▶ [What the task asks]
Which lines in the records contain the string "nearest", counting only matches with the same case? Identify each one and copy it out in full.

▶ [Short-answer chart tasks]
= Beginning of Section =

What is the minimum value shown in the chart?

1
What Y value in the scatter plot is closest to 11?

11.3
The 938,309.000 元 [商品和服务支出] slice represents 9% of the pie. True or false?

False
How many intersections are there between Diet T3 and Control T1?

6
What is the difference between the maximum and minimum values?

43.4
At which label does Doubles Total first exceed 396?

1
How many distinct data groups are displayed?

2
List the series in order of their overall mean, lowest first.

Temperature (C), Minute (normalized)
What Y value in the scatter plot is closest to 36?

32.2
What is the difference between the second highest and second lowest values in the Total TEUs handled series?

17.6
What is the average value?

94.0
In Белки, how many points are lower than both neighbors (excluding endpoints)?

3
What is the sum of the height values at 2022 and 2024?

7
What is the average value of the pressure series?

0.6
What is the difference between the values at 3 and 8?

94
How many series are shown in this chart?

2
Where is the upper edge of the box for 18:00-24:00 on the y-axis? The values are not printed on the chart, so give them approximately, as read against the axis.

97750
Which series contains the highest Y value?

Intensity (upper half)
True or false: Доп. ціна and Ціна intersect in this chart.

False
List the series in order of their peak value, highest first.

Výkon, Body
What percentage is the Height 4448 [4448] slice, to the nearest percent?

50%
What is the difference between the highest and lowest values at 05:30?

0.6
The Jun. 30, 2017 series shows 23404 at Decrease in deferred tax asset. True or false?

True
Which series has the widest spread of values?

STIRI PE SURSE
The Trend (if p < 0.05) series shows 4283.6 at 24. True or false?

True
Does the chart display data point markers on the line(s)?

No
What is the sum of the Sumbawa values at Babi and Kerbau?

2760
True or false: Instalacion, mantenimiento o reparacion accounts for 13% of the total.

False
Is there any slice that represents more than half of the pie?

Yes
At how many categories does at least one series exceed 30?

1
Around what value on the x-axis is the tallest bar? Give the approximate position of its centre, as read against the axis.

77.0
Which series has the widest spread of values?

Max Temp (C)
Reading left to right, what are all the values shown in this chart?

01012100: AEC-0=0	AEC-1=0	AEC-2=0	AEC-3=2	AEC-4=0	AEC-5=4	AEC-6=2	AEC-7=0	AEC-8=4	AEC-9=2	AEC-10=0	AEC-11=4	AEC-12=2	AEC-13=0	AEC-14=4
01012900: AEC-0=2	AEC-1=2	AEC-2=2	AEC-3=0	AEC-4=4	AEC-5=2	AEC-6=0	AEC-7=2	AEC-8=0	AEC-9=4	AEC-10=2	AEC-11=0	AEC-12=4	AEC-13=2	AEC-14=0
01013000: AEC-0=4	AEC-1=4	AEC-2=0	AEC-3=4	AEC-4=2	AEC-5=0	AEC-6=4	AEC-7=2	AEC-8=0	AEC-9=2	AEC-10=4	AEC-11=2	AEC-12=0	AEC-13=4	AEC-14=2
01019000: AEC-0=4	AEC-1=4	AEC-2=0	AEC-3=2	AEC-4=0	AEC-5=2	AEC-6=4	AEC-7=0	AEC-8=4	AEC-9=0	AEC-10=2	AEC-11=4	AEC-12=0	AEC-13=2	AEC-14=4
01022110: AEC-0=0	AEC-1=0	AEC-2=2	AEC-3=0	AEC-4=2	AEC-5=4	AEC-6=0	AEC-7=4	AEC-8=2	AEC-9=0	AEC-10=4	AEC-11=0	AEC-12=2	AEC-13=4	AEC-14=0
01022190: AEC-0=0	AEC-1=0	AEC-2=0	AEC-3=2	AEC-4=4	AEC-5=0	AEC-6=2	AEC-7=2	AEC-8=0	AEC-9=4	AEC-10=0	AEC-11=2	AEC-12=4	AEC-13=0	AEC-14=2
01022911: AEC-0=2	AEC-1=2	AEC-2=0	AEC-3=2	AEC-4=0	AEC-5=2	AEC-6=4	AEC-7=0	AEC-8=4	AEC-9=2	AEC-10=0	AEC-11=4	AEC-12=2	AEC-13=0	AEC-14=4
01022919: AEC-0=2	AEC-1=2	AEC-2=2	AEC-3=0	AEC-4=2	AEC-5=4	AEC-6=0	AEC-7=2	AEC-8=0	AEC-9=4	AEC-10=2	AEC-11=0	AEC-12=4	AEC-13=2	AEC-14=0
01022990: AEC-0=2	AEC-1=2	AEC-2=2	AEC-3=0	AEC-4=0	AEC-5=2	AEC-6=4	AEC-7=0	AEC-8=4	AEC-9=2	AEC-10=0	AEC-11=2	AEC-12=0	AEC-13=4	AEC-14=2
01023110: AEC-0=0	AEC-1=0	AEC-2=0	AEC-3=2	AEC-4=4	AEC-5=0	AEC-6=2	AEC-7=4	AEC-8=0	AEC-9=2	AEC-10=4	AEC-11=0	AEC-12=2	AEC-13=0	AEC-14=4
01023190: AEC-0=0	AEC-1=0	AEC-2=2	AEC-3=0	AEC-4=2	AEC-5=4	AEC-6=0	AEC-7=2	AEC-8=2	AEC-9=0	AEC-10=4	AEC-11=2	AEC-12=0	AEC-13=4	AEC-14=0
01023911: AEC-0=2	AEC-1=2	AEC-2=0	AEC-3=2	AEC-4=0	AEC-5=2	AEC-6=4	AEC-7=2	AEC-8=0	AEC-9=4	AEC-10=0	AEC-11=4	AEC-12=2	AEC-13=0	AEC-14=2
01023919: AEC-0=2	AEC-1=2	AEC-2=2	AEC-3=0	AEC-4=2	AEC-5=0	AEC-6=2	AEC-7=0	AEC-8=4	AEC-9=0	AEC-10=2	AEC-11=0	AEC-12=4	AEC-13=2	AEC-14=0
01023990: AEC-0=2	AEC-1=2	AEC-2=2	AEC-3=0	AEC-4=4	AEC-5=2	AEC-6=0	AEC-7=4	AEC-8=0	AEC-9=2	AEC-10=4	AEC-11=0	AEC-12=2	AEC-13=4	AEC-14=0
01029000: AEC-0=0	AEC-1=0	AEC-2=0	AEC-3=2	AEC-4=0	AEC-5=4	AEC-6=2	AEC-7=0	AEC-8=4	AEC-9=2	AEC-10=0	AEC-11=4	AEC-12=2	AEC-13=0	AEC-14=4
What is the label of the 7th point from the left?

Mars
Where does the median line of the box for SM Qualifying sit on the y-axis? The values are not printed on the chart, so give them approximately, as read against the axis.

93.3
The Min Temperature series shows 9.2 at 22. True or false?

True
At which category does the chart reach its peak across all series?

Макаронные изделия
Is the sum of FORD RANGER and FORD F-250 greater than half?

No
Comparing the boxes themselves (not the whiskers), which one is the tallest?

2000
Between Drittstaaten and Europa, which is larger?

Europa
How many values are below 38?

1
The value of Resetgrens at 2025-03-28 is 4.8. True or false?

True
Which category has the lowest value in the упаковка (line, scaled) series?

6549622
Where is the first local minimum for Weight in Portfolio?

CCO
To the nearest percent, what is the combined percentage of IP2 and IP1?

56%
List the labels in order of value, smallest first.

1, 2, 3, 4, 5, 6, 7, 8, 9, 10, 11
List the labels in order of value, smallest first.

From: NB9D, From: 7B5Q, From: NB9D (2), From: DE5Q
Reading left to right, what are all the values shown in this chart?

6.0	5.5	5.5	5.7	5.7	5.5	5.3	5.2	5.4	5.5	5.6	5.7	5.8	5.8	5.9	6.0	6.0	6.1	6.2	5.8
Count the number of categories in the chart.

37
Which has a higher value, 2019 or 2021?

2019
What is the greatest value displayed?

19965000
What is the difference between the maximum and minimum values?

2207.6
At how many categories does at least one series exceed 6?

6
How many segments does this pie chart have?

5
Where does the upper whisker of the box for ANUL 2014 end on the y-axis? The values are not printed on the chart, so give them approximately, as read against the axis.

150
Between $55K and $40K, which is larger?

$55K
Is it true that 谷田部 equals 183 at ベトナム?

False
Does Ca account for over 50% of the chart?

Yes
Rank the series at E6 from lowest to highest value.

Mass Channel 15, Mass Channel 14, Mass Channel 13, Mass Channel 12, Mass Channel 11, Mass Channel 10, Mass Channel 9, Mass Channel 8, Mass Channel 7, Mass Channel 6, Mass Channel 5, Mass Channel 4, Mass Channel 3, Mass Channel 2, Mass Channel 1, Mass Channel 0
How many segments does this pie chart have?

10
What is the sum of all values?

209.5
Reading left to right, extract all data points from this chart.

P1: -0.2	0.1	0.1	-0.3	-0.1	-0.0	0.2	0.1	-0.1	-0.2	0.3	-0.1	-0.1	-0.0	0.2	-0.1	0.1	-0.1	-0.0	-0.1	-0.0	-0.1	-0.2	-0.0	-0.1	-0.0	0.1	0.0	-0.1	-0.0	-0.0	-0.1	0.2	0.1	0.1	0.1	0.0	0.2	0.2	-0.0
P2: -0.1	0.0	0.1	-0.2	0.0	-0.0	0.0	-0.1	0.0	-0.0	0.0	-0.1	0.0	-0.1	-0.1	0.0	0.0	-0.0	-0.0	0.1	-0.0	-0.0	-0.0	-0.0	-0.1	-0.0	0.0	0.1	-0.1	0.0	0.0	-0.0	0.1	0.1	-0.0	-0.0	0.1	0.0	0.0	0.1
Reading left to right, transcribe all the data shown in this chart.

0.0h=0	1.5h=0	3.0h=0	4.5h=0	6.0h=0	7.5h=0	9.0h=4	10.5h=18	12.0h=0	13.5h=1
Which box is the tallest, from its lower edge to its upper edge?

= End of Section =

▶ [Written solution]
What percentage is the Height 4448 [4448] slice, to the nearest percent?
To the nearest percent, what is the combined percentage of IP2 and IP1?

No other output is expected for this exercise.